Objective
Neural tube defects are the second most frequent congenital anomalies after cardiac anomalies. Its prevalence has been reported as 3/1000 in a study carried out in Turkey. Since ultrasonography is a common practice, the diagnosis can be established mostly at first trimester.
Case(s)
The case was 38 years old and G7, P6, A0 and Y6, and her first trimester fetal US revealed live single pregnancy compatible with CRL 14 weeks. Exencephaly diagnosis was established when it was observed that cranium’s integrity was lost and brain tissue had an irregular appearance on the region where fetal head developed. No other anomaly was detected in the fetus. There were no characteristics in her medical history or drug use (she did not use folic acid). She had nothing in her family history. The parent was informed in detail about the anomaly. The parent decided termination.
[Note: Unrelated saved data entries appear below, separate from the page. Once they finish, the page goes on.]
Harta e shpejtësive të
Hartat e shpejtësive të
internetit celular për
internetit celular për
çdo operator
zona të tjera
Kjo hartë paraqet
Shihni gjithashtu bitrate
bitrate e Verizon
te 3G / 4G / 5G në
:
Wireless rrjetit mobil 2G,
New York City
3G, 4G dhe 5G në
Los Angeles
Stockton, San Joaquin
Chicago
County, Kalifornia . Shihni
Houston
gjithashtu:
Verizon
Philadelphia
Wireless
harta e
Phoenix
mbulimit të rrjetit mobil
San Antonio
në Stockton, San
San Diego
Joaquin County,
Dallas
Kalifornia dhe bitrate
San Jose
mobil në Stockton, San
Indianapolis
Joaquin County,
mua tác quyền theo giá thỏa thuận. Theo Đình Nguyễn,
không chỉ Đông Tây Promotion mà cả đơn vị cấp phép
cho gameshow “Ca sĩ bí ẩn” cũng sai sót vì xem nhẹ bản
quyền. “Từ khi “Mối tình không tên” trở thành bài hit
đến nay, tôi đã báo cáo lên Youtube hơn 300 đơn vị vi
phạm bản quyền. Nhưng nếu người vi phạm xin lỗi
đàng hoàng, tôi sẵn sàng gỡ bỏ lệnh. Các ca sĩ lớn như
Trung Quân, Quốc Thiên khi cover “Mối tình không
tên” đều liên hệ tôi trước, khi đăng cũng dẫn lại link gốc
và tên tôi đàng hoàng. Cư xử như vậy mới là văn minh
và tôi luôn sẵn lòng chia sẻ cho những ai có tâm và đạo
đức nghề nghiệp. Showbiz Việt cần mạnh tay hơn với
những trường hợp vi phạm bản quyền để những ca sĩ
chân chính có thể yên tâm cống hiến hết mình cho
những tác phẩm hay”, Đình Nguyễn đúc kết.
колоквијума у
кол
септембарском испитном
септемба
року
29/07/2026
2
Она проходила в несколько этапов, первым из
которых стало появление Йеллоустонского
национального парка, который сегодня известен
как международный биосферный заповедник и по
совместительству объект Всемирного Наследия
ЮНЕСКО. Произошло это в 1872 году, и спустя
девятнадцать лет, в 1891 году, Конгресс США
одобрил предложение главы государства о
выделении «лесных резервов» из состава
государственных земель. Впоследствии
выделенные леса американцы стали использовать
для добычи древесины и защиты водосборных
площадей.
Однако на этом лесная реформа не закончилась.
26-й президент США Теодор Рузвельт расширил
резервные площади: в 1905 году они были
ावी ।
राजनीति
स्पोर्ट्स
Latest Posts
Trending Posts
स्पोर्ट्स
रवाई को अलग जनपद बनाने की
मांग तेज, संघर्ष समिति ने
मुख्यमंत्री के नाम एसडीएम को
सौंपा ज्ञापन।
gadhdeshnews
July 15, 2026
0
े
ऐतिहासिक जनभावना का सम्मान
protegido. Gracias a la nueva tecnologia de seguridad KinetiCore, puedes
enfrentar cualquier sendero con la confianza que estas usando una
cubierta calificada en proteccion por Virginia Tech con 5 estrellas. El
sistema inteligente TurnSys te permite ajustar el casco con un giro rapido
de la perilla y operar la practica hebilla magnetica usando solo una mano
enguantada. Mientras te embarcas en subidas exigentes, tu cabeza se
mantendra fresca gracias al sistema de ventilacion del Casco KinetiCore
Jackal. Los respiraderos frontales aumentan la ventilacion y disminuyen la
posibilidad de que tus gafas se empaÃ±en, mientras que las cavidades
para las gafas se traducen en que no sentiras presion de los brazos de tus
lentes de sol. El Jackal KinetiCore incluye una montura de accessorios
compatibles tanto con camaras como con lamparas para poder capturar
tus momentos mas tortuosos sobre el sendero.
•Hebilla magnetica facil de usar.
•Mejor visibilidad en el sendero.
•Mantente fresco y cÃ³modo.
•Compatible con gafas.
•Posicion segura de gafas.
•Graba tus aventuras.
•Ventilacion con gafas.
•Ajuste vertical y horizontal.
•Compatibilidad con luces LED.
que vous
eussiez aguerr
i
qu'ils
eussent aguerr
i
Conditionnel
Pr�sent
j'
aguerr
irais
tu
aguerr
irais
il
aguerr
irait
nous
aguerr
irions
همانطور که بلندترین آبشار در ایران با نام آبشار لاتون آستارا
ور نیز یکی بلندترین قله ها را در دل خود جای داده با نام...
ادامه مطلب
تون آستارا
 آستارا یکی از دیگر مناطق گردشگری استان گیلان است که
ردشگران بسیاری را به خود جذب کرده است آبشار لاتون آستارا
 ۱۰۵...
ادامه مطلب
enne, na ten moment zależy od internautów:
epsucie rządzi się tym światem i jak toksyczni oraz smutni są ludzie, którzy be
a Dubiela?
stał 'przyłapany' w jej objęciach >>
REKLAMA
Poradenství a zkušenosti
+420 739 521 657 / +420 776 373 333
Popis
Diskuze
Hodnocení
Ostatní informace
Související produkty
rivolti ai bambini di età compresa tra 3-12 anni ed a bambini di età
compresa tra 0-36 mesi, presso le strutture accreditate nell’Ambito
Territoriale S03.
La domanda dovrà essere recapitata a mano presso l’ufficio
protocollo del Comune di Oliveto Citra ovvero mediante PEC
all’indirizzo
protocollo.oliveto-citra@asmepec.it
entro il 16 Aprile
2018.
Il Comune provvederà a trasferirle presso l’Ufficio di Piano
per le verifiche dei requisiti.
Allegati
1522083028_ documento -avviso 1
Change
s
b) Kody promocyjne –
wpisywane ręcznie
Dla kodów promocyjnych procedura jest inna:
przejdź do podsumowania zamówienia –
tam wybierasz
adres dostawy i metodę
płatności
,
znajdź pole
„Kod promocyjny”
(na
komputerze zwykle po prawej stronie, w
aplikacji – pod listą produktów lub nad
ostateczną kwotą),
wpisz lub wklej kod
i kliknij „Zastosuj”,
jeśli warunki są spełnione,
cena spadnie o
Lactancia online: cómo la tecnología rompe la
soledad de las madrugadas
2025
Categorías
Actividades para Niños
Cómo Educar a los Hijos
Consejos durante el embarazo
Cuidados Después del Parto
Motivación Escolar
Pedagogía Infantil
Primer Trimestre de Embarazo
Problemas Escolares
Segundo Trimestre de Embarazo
The pregnancy was terminated at a tertiary center.
Conclusion
Although anencephaly is defined as the deficiency or absence of the development of brain tissue, it starts as exencephaly (defective development of cranium, Mickey Mouse appearance) or acrania (absence of cranium) and brain tissue contacts directly with amniotic fluid as the week of gestation increases. Cranial bones ossify as of 10 weeks of gestation and they can be seen in the ultrasonography beginning from 11 weeks of gestation. Since anencephaly has fatal outcomes, diagnosing in the fetal ultrasonography examination at first trimester allows parents to have termination option and helps to decrease possible trauma on parents.
Keywords
First trimester, Exencephaly, Prenatal Diagnosis.